Jagdeo caused tension with GAWU –former House Speaker Ralph Ramkarran
Opposition Leader, Bharrat Jagdeo
Opposition Leader, Bharrat Jagdeo

FORMER President and now Opposition Leader Bharrat Jagdeo has been known to be a controversial man, and to many, his leadership style has been a loss for the PPP rather than a gain.Former longstanding PPP Executive Ralph Ramkarran writing in his weekly blog ‘Conversation Tree’, said the Guyana Agricultural and General Workers’ Union (GAWU) has been historically close to the PPP, but tension developed under Jagdeo.

Ralph Ramkarran
Ralph Ramkarran

“The slow but unmistakable deterioration in relations between the PPP and GAWU began to take shape during the latter period of the first Jagdeo administration. The personal leadership techniques of Mr Jagdeo, together with the beginning signs of production and other problems in the industry, which the union was persistent in highlighting both privately and publicly to no avail, and other factors which cannot be recounted here, led to leadership differences between the PPP and GAWU,” Mr Ramkarran said.
He noted that industry woes and growing leadership tension led to increased militancy. The militancy had exasperated the Jagdeo-led government to the point where it threatened to de-recognise the union.
Both the PPP and GAWU were aghast at this threat. According to Ramkarran, the Jagdeo-led Government was seeking to undo what a People’s National Congress (PNC) Government was forced to do after much struggle and suffering from colonial times.

A TERRIBLE REMINDER
He pointed out that it reminded sugar workers of the worst days of colonialism.
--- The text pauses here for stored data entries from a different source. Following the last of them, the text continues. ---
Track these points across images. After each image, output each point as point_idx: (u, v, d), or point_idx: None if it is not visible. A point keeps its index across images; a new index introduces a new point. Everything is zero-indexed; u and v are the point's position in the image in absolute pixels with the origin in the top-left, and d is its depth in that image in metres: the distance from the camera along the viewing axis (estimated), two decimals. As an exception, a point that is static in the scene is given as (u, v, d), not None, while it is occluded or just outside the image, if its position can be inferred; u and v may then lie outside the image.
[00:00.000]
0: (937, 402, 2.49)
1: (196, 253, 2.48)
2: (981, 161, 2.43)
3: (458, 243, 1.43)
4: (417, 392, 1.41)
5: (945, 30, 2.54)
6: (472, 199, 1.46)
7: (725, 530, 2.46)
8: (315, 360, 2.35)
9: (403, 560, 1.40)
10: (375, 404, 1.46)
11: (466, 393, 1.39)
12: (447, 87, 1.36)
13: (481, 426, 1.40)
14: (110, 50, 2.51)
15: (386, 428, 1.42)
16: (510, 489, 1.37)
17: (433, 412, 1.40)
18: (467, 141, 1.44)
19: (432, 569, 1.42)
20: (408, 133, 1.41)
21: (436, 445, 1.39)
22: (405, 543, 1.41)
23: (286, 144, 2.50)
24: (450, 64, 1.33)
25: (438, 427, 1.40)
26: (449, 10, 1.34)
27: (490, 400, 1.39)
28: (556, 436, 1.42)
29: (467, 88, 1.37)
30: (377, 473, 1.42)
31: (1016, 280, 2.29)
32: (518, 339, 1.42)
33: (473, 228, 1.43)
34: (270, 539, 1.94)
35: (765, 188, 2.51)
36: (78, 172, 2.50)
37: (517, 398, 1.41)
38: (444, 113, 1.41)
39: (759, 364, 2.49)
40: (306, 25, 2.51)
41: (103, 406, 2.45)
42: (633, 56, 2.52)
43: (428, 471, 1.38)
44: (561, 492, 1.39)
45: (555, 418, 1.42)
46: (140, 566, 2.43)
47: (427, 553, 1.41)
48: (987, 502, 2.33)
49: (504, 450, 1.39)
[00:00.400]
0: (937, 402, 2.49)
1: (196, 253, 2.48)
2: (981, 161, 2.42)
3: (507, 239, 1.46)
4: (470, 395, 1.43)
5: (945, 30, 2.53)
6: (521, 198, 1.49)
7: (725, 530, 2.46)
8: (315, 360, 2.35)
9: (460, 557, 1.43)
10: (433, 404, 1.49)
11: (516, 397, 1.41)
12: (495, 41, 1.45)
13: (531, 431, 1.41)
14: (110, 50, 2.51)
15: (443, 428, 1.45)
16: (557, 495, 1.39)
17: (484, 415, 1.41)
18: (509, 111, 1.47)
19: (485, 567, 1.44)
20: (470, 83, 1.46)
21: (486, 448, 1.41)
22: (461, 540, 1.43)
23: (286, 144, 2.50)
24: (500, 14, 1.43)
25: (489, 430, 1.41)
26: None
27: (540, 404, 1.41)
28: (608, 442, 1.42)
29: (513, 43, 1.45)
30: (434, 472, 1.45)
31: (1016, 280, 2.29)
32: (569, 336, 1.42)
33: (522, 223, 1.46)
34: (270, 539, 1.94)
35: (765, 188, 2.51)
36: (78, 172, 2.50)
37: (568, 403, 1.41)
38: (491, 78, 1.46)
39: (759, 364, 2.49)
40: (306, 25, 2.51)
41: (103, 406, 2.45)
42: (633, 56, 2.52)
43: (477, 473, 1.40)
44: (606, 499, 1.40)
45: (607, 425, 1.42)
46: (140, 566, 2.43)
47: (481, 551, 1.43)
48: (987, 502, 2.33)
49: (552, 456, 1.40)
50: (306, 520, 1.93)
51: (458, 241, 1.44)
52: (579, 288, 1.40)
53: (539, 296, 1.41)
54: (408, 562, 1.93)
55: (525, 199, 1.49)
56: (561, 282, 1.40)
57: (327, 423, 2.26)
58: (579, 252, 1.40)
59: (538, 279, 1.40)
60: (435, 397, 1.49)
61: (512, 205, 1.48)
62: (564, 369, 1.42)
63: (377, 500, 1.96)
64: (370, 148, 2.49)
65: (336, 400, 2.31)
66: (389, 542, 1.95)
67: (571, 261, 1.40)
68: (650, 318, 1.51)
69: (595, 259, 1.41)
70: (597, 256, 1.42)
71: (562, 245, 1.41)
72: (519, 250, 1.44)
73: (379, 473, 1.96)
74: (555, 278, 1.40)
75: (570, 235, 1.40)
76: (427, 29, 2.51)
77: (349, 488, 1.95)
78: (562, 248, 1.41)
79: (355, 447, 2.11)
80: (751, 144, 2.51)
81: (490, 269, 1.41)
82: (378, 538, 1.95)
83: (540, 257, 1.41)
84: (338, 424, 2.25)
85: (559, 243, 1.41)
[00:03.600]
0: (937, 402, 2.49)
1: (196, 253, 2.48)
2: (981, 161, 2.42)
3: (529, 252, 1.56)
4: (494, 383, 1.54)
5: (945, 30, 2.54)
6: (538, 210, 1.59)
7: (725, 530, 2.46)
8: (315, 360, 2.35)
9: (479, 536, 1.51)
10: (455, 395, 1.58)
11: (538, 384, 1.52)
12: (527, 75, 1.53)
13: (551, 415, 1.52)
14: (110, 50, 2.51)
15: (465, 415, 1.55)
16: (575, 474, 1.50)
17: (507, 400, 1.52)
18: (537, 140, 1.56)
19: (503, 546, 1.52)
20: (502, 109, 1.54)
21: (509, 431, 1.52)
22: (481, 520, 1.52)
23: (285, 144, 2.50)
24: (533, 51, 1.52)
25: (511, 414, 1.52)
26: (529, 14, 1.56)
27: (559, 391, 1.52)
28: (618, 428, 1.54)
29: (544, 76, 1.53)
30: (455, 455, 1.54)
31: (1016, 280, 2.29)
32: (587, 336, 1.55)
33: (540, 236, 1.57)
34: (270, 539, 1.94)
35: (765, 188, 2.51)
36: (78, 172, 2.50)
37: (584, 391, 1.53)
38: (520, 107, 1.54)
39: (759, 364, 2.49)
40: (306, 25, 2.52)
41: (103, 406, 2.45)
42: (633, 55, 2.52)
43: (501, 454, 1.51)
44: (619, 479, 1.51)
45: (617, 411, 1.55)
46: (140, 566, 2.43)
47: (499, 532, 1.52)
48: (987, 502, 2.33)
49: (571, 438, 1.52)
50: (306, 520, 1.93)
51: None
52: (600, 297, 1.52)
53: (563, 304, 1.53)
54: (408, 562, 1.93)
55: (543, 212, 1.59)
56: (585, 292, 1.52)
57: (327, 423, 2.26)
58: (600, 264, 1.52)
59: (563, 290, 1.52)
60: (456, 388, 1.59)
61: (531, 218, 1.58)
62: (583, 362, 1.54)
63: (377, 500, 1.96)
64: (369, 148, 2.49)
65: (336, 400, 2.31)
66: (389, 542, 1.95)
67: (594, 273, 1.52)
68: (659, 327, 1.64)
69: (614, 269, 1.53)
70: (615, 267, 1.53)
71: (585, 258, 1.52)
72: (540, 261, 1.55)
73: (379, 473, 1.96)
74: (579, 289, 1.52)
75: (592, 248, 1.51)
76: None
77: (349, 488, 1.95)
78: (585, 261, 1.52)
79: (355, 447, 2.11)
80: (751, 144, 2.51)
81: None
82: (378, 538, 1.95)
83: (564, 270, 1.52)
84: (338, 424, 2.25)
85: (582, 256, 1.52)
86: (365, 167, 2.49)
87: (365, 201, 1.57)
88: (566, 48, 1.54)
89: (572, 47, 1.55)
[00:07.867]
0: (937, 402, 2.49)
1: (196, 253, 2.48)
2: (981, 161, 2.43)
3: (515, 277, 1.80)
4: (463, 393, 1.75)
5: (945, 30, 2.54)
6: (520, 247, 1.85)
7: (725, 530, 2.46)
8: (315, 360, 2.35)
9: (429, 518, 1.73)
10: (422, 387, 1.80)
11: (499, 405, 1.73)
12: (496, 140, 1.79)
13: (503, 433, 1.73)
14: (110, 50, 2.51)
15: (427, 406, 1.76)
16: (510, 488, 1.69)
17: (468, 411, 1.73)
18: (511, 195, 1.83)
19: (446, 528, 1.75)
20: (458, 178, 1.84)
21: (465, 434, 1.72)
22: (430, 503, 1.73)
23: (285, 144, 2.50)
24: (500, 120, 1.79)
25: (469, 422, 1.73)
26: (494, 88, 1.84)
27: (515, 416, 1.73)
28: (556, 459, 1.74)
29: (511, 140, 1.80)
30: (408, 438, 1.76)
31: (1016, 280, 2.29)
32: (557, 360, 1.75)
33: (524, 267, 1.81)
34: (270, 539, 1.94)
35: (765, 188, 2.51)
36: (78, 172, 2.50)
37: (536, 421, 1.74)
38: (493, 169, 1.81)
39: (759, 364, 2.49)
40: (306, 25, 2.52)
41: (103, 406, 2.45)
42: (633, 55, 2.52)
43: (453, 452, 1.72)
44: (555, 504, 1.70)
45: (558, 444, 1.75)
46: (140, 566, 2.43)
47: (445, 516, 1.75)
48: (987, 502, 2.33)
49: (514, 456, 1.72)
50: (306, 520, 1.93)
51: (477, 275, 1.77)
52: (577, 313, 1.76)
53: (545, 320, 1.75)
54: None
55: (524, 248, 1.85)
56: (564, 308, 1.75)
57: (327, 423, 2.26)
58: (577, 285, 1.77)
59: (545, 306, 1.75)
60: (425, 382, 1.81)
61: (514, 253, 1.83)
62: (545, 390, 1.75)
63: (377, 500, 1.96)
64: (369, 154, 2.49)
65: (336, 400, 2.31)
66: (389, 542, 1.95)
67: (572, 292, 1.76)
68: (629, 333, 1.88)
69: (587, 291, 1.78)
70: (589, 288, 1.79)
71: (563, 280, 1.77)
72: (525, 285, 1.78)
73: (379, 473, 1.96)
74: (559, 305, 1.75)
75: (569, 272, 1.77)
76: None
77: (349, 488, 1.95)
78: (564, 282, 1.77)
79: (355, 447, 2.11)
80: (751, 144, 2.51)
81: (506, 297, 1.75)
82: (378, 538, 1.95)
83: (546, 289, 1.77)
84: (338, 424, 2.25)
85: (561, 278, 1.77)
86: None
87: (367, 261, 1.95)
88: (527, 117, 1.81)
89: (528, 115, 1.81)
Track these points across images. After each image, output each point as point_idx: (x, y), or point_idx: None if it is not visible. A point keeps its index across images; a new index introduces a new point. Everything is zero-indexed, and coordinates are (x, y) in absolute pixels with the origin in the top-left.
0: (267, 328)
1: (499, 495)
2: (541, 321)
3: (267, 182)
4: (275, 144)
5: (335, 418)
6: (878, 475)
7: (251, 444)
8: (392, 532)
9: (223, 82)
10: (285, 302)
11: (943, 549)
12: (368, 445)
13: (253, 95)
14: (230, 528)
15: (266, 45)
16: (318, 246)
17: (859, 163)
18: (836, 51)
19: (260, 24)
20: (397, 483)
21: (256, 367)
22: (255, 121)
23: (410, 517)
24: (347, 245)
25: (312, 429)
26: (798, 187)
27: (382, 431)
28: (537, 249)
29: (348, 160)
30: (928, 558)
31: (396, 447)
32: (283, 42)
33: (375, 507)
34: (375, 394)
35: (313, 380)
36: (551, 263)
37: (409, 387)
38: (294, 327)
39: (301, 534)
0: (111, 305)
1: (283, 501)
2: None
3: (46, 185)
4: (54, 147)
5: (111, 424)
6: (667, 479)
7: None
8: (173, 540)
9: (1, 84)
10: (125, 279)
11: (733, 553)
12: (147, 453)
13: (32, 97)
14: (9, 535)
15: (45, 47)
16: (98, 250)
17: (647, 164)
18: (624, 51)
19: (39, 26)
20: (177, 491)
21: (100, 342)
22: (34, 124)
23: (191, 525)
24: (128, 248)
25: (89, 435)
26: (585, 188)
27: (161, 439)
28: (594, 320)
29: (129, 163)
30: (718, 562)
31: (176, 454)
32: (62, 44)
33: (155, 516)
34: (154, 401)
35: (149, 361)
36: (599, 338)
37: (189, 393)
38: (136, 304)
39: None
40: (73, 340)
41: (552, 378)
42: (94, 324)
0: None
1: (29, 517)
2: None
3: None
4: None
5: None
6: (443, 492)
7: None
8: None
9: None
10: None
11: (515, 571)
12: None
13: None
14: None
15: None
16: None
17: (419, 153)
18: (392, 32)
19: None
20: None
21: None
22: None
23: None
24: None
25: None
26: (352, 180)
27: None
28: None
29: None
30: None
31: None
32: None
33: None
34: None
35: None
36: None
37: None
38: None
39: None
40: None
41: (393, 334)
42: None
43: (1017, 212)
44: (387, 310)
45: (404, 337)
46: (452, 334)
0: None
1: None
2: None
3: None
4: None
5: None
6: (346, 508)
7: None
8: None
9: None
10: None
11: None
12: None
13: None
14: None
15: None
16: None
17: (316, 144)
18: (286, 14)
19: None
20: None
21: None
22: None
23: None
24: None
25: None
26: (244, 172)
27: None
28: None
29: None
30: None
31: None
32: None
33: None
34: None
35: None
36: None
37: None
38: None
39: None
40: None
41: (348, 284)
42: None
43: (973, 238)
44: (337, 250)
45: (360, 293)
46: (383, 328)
And with sugar production in dramatic decline and GAWU and sugar workers disaffected, the Alliance For Change (AFC) reaped the political benefits in the 2011 and 2015 elections.
But the former Speaker of the House said a distinction has to be drawn between the political and industrial.
He explained that political differences between the leadership of the PPP and GAWU have never excited the passion that industrial differences led to.
“Boysie Ramkarran, leader of GAWU in the critical 1970s and 1980s, had no political problem with the PPP, but walked away prematurely from both the PPP and GAWU in 1985 after an influential section of the PPP insisted, against his strong opposition, on the prolongation of the Lysons strike in the early 1980s, resulting in the closure of the facility and the loss of the jobs of 900 women.”
Current GAWU President Komal Chand was a strong supporter of Jagdeo’s selection of Donald Ramotar as the PPP’s presidential candidate.

NO FUNDAMENTAL QUARREL
Chand, Ramkarran said, may disagree with Jagdeo’s leadership style and may not have supported him for the position of Leader of the Opposition, but he has no fundamental quarrel with Jagdeo’s political analysis, strategy and objective.

POLITICAL CONSIDERATIONS
He noted that the three-day strike by GAWU, just as GuySuCo is poised to meet its target for the first time after many years, for a reason that can be generously described as insubstantial – a plea for patience by GuySuCo until it considers the report of the Commission of Inquiry – must lead the government to the conclusion that it was motivated by political considerations.
Prime Minister Moses Nagamootoo two Fridays ago called on sugar workers not to go on strike after the union had threatened another three-day strike.
The industry heeded the Prime Minister’s appeal and the union had said that it will seek other constructive measures to get GuySuCo to return to the bargaining table.
Sugar production slumped from 327,000 metric tonnes in the 1960s to an average of below 250,000 tonnes between 2008 and 2014.
Additionally, under the former administration, the sugar industry never came close to realising the promised 500,000 tonnes target. Between 2009 and 2015 GuySuCo not only failed to make a profit, but suffered estimated total losses of $67.8 billion.
GAWU, Ramkarran said, needs to reflect on the fact that its own government sought to curb the militancy and general fortunes of the Guyana Public Service Union which, some would say, suffered dramatic declines when it terminated the agency shop agreement.
GAWU has such an agreement with GuySuCo.